• PROBLEM:
The count of lines below that include the string "kepemudaan" is the whole answer; write it alone.

Page-level text extractions
————
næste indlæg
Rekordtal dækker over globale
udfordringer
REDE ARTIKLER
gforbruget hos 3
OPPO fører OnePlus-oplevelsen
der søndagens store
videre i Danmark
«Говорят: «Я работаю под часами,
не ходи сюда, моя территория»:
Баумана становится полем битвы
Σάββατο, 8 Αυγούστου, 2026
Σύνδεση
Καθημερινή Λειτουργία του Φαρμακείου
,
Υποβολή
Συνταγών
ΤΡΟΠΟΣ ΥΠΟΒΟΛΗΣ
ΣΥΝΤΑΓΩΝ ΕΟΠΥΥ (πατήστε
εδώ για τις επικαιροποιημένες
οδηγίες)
————
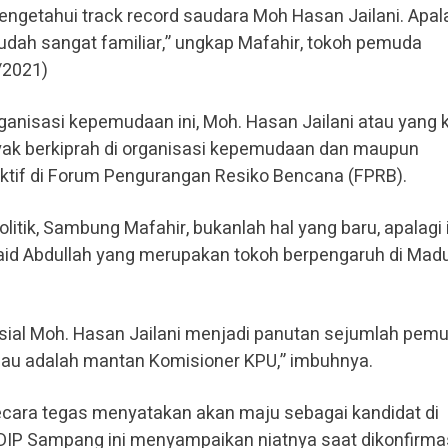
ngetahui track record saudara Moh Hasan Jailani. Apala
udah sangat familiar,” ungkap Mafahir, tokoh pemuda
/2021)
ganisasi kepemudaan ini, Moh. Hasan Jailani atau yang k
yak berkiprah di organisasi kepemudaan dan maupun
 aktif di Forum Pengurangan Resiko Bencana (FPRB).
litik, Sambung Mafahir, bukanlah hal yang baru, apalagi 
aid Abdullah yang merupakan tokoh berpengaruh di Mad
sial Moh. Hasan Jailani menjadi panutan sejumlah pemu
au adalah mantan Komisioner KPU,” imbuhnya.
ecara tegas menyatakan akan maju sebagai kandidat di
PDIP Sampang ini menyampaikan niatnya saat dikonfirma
————
• TASK ANSWER:
2